Required work: State, as a number alone, how many lines of the data contain the string "ligne".

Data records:
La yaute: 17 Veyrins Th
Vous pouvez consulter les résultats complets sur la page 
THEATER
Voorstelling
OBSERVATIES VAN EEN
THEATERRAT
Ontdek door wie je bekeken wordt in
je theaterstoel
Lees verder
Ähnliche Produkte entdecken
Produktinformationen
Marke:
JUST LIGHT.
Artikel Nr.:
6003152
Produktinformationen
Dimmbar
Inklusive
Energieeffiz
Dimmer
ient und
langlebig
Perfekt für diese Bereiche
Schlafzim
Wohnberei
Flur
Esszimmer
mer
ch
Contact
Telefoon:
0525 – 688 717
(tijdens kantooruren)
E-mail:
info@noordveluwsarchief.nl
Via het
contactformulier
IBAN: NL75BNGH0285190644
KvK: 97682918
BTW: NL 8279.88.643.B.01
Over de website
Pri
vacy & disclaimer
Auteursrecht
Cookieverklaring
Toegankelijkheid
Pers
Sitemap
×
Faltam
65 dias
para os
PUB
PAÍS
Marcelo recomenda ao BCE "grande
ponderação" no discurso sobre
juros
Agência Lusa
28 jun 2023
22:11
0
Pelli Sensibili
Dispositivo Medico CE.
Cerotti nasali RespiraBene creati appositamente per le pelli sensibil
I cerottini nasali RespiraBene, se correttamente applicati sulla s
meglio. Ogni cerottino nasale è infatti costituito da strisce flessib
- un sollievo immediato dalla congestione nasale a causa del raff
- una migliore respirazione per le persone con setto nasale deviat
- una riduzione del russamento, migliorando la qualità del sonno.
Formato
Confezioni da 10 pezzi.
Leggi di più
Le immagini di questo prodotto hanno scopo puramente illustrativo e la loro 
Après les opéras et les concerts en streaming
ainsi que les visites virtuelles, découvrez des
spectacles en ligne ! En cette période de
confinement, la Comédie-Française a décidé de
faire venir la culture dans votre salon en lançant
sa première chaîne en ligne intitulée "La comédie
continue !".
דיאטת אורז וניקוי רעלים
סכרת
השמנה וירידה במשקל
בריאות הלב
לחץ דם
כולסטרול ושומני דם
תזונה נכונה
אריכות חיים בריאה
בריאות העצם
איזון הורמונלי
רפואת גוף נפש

Result of the task: 2